Edwards’ forthcoming young adult novel is A Stone’s Throw; intended for middle-graders and young adults. It chronicles a twelve-year-old girl who is shuttled from a San Francisco orphanage to an eastern Montana ranch to live with a grandfather she has never met. “I’m not really sure where I dreamed that up,” he says. “I was thinking about writing another book, and had decided I’d stay with a small town, rural community theme. I wanted to go back to about the 1960s, when I was in school and growing up. I’m especially close to my oldest granddaughter, so I thought it would be cool to use her age and to use the grandpa (though he points out that the fictional characters’ relationship is ‘totally different from the way we connect’). “I thought I’d create a little conflict that put them both into an uncomfortable zone.”
Edwards came up with book’s title from one of the lines in the last part of Pacer Coulee Chronicles. “I’m talking about where a character lived in Four Corners… his house was just ‘a stone’s throw’ from the cabin where his family had vacationed. It struck me as a good title, since my protagonists’ names are Ira and Maggie Stone. Like most WWI vets, Ira holds his feelings pretty close to the vest; he’s been kicking himself in the butt for the way he treated his daughter (who became pregnant with Maggie out of wedlock and subsequently suffers from an undiagnosed mental condition). I have the final chapter, though I’m only halfway through the book.”

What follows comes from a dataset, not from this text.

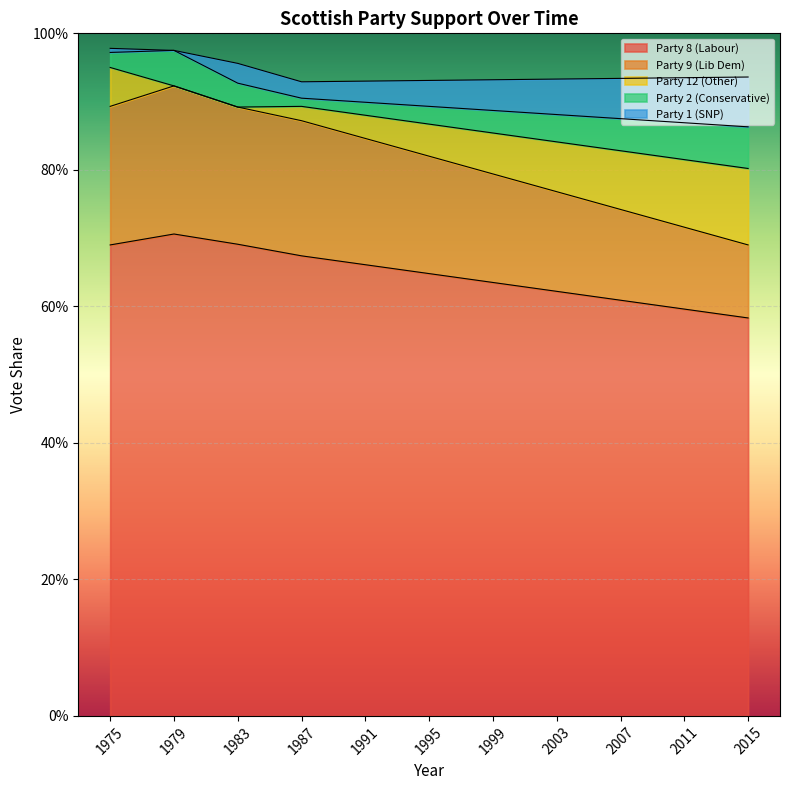

How many interior local valleys does the Party 1 (SNP) series have?

1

A longtime fan of noted western sketch artist, Don Greytak (“I had many of his works in my home and prominently displayed in our bank,” he recalls), Edwards became friends with the artist on Facebook and found that Greytak is still actively drawing in his 80s. He asked if Greytak would be interested in doing the book cover for A Stone’s Throw. When Greytak agreed, Edwards’ middle daughter suggested he ask whether the artist would consider chapter illustrations as well. The result: detailed, era-specific pencil drawings reminiscent of Norman Rockwell’s work introduce a number of ‘AST’ chapters. “It was icing on the cake to have a guy of his caliber do the work,” says Edwards. “It’s the thing I’m happiest about, since I’ve admired his work for so long.”

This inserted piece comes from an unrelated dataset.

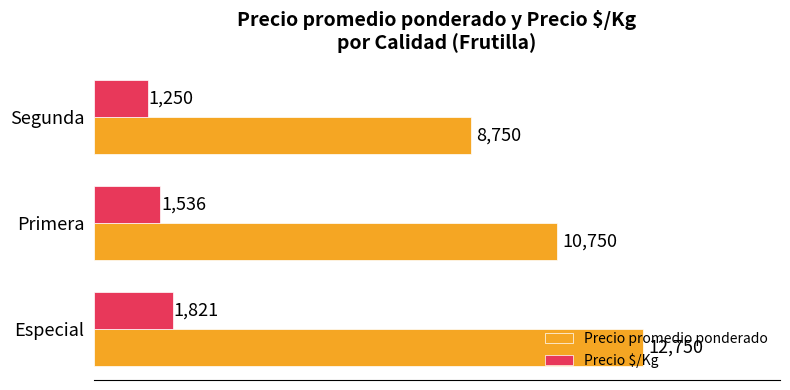

How many Precio promedio ponderado values are between 8750 and 12750?

3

As he’d done with Pacer Coulee Chronicles, Edwards began A Stone’s Throw with chapters he had in mind, rather than from the beginning. “Lying in bed at night, I thought about the scene with the skunk, and the chicken coop adventure… I kind of tied it to my growing up and working on farms. The roles between girls and boys in the 1960s were very clear: a boy would have been doing farm work, a girl would have been doing housework. There were several instances in my growing up when a family didn’t have sons, so the girls would be driving combines.”
While his days of farm and ranch work are long behind him, Edwards brings the values he learned through those experiences to his new endeavor, preferring creativity to the golf course. He used to enjoy reading crime, mystery and suspense novels, along with western history, especially Zane Grey. “I liked Louis L’amour when I was a kid. I also like John Grisham and David Balducci—but frankly, since I’ve started writing, I don’t read as much as I used to.” And though he used to fish and bird hunt Huns (Hungarian partridges) and grouse, Edwards never got into hunting elk. “They’re so majestic, I don’t think I could squeeze the trigger.”
Fortunately, he has squeezed the trigger on his newfound talent and is pumping the action; readers can find his two published books in the Bozeman and Belgrade public libraries, on his website (wayneedwardsbooks.com), at Barnes & Noble, and on Amazon. A Stone’s Throw should debut in early 2022.